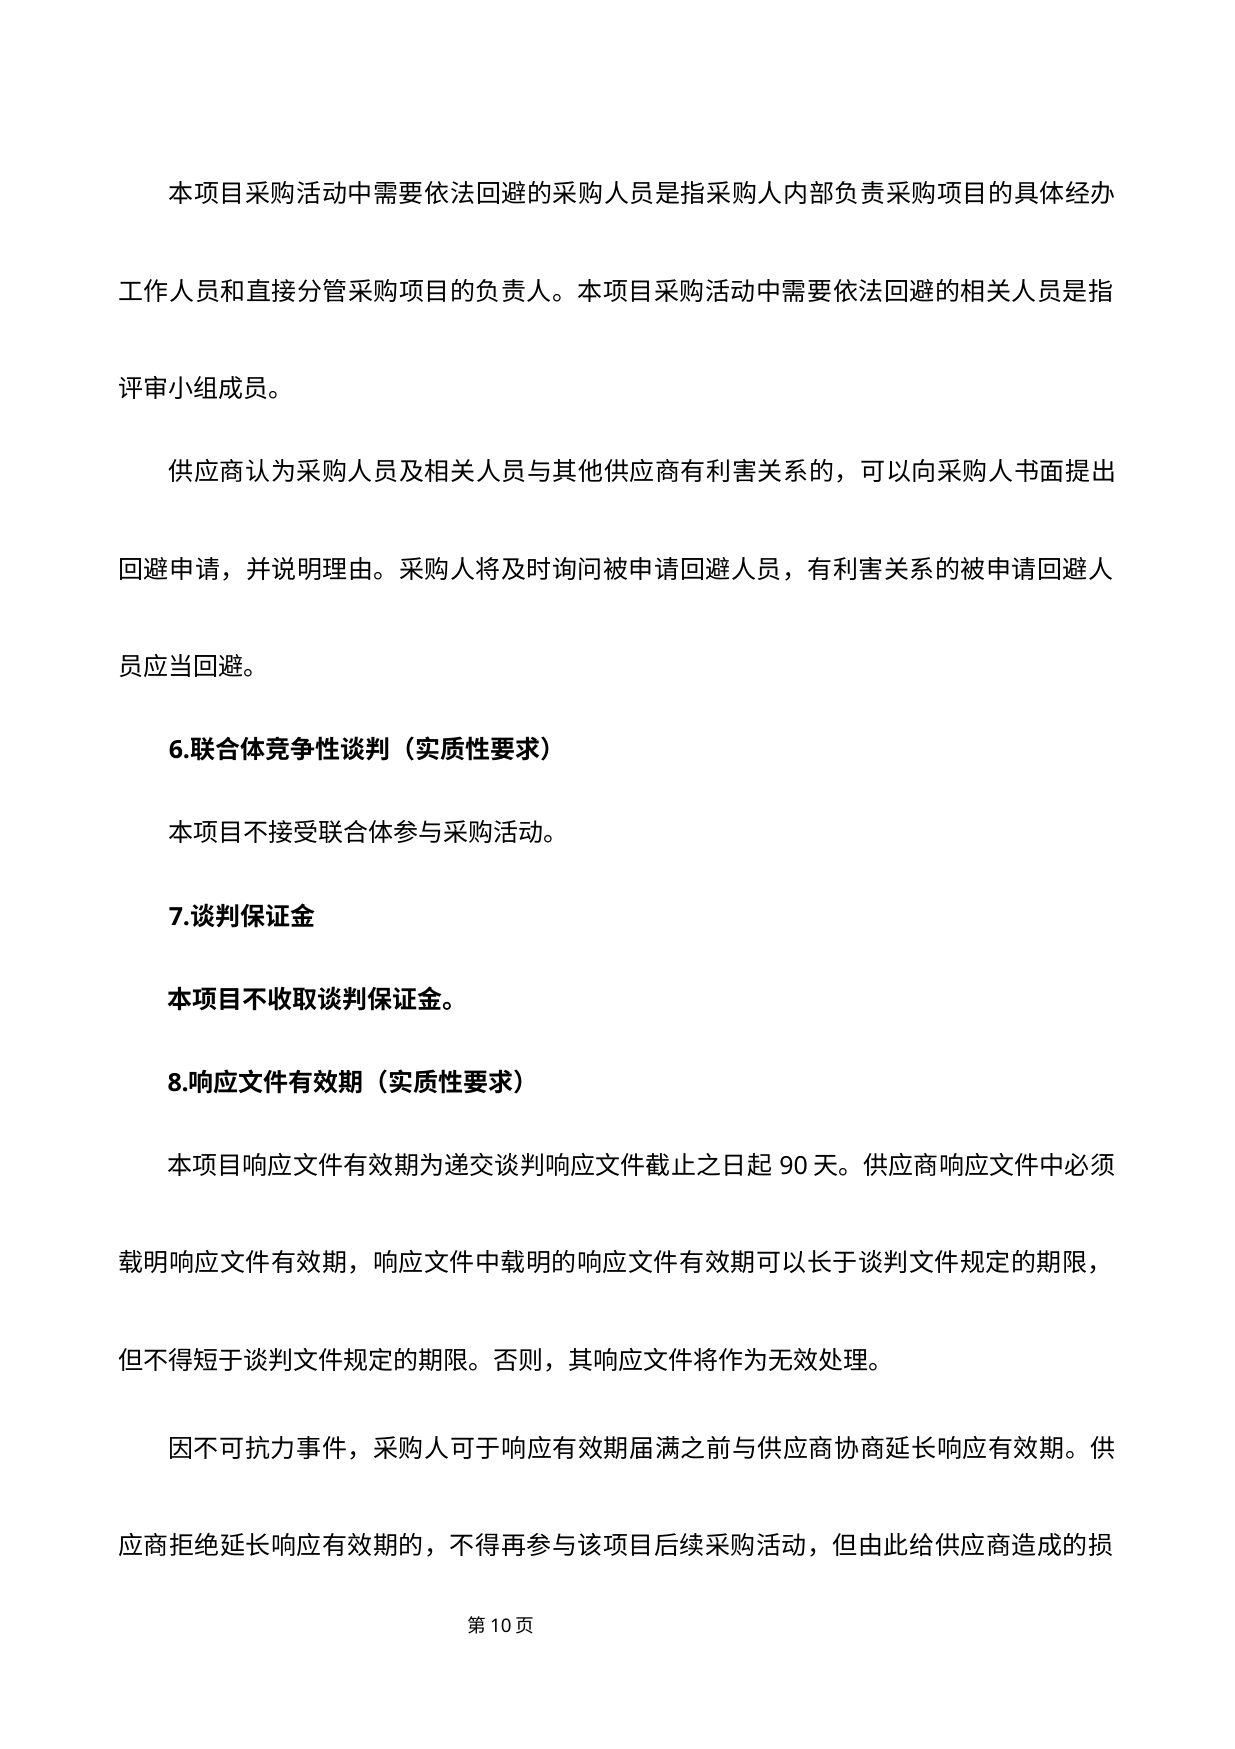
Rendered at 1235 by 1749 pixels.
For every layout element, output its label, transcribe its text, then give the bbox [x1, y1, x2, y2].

text 本项目采购活动中需要依法回避的采购人员是指采购人内部负责采购项目的具体经办工作人员和直接分管采购项目的负责人。本项目采购活动中需要依法回避的相关人员是指评审小组成员。 [118, 159, 1116, 419]
text 8.响应文件有效期（实质性要求） [118, 1048, 1116, 1113]
text 本项目不收取谈判保证金。 [118, 965, 1116, 1030]
text 本项目不接受联合体参与采购活动。 [118, 798, 1116, 863]
text 本项目响应文件有效期为递交谈判响应文件截止之日起90天。供应商响应文件中必须载明响应文件有效期，响应文件中载明的响应文件有效期可以长于谈判文件规定的期限，但不得短于谈判文件规定的期限。否则，其响应文件将作为无效处理。 [118, 1131, 1116, 1391]
text 6.联合体竞争性谈判（实质性要求） [118, 715, 1116, 780]
text 供应商认为采购人员及相关人员与其他供应商有利害关系的，可以向采购人书面提出回避申请，并说明理由。采购人将及时询问被申请回避人员，有利害关系的被申请回避人员应当回避。 [118, 437, 1116, 697]
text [118, 1414, 1116, 1576]
text 7.谈判保证金 [118, 882, 1116, 947]
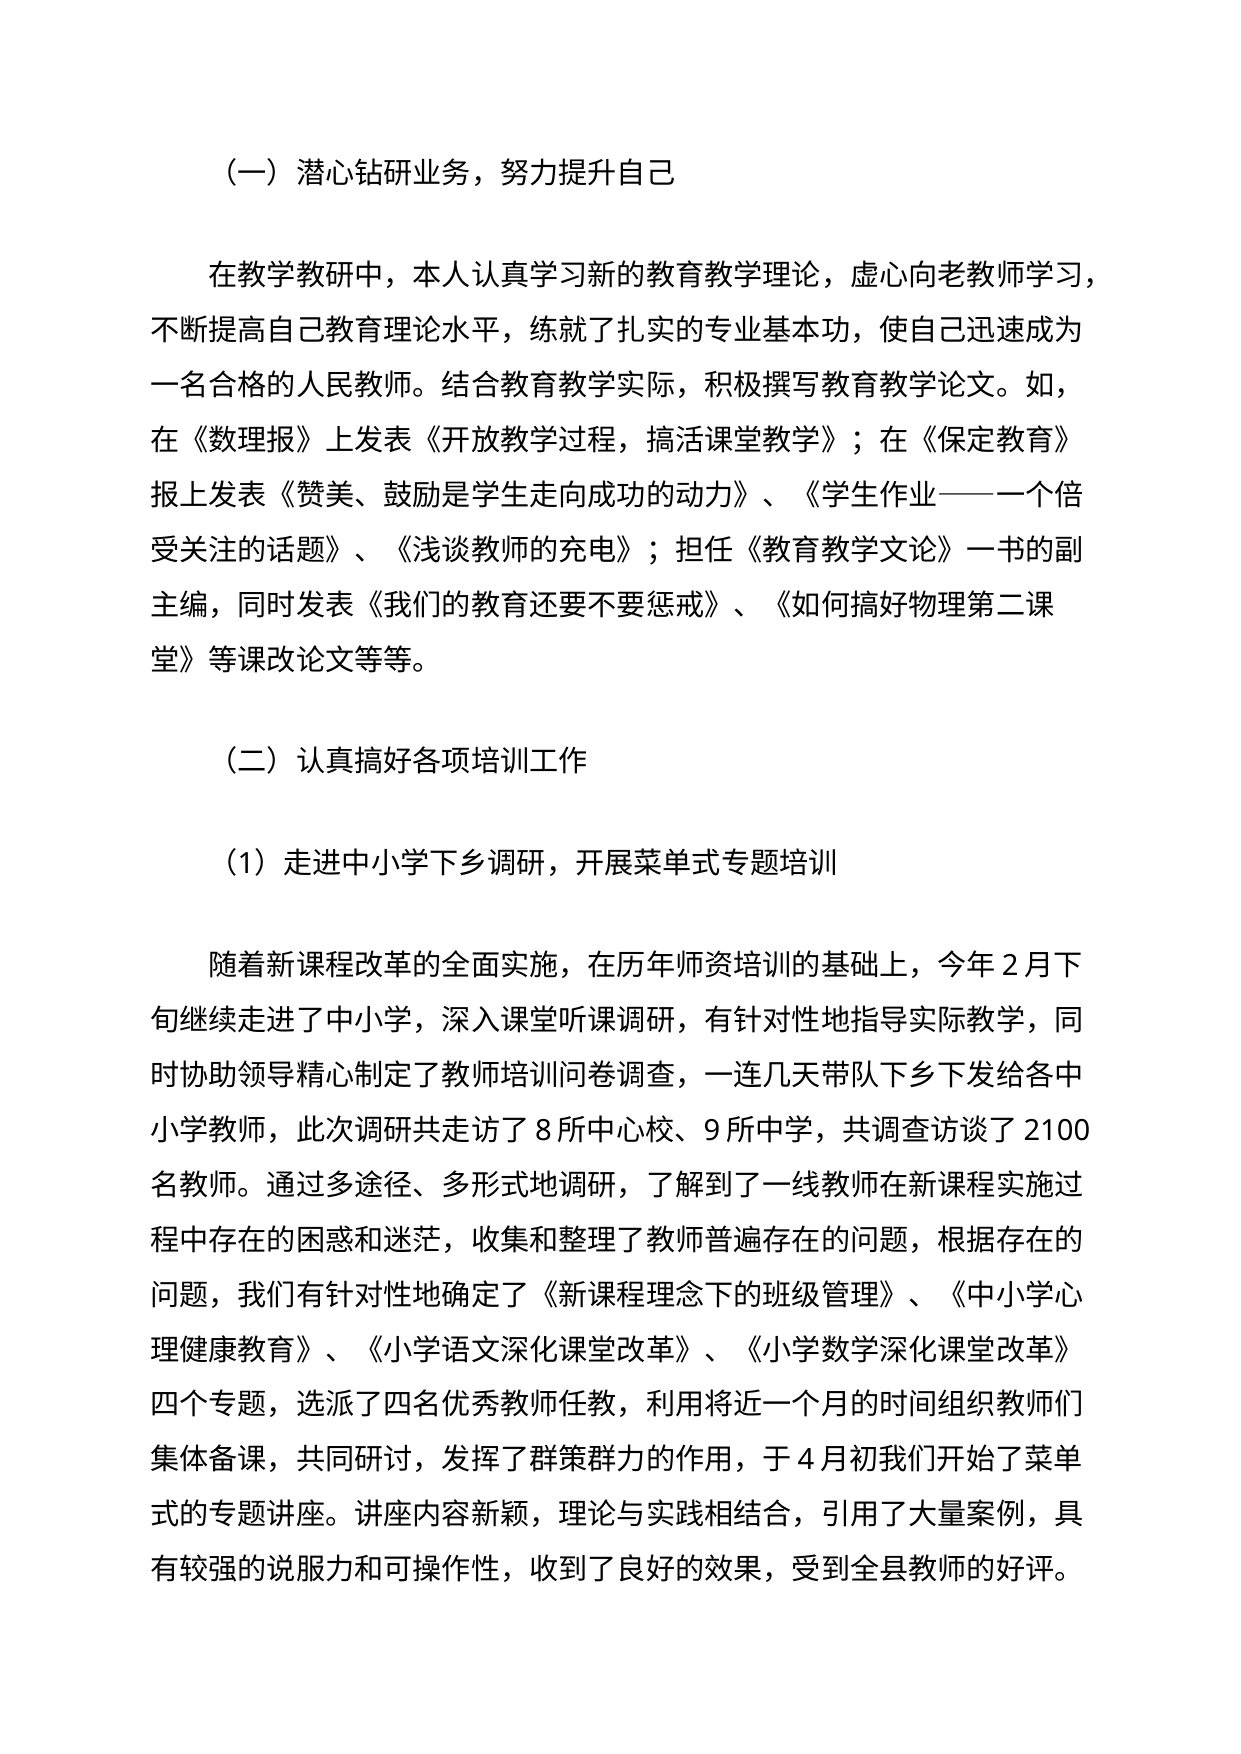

══════════

Output all lines above precisely. Pictures are to be left out.

#### [EXERCISE SOLUTION]
Rendered at 1235 by 1749 pixels.
For every layout element, output its label, transcribe its text, then give the bbox [x1, y1, x2, y2].

text 本项目采购活动中需要依法回避的采购人员是指采购人内部负责采购项目的具体经办工作人员和直接分管采购项目的负责人。本项目采购活动中需要依法回避的相关人员是指评审小组成员。 [118, 159, 1116, 419]
text 8.响应文件有效期（实质性要求） [118, 1048, 1116, 1113]
text 本项目不收取谈判保证金。 [118, 965, 1116, 1030]
text 本项目不接受联合体参与采购活动。 [118, 798, 1116, 863]
text 本项目响应文件有效期为递交谈判响应文件截止之日起90天。供应商响应文件中必须载明响应文件有效期，响应文件中载明的响应文件有效期可以长于谈判文件规定的期限，但不得短于谈判文件规定的期限。否则，其响应文件将作为无效处理。 [118, 1131, 1116, 1391]
text 6.联合体竞争性谈判（实质性要求） [118, 715, 1116, 780]
text 供应商认为采购人员及相关人员与其他供应商有利害关系的，可以向采购人书面提出回避申请，并说明理由。采购人将及时询问被申请回避人员，有利害关系的被申请回避人员应当回避。 [118, 437, 1116, 697]
text [118, 1414, 1116, 1576]
text 7.谈判保证金 [118, 882, 1116, 947]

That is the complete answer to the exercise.